Zusammengefasst: wer dies noch nicht getan hat, muss in zivilgesellschaftlicher Verantwortung beim Stromversorger sofort die nicht-nuklare Stromlieferung bestellen. Klar ist: wenn dies genügend Menschen tun – neben dem Haushalt auch in weiteren Verantwortungsbereichen, zum Beispiel am Arbeitsplatz – ist der Atomausstieg sehr schnell zu realisieren!


Zur Wiederholung und Verstärkung, auch wenn dies aufwändiger ist als die paar Clicks für Ökostrom: auch im Strombereich steht die Energieeffizienz an erster Stelle. Zur Beurteilung und zur Ermittlung des Handlungsbedarfes gibt es Tools wie energybox – eine einfache und uralte Version eines solchen Tools ist auch hier zu finden. Noch davor kommt Suffizienz oder LOVOS – “Lifestyle of Voluntary Simplicity“!

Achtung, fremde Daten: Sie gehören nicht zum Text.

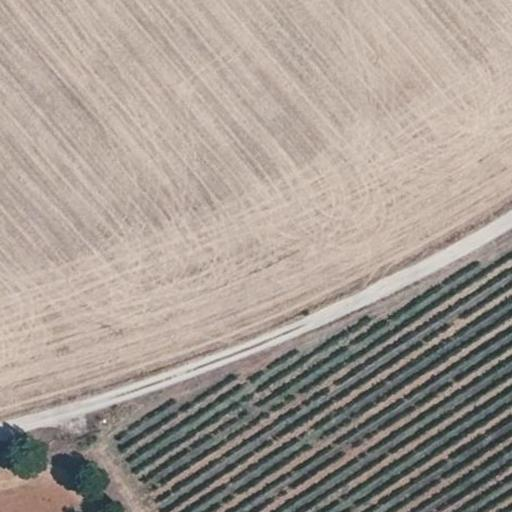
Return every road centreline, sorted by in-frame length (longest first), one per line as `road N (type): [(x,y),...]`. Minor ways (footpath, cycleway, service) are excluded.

Auch wenn die schweizerische Politik nach dem Nationalratsentscheid vom 8. Juni 2011 entgegen den Fakten vom Atomausstieg spricht, ist noch nicht erkennbar, dass die Schweiz in einem absehbaren Zeitraum auf Atomstrom verzichten würde – zu gross sind da die Interessen der $VPFDPCVP-VerwaltungsrätInnen in den pseudo-öffentlichen Stromversorgungsunternehmen. Dies heisst: zusätzlich zur Bestellung von Ökostrom ist es auch erforderlich, PolitikerInnen zu wählen, die sich für eine fossil- und nuklearfreie Energieversorgung einsetzen, und dies nicht nur beim Strom. sondern bei Raumheizung, Wassererwärmung, Verkehr, Ernährung, Konsum … – und zwar sind idealerweise PolitikerInnen zu wählen, die diese Ansicht nicht erst seit Fukushima vertreten!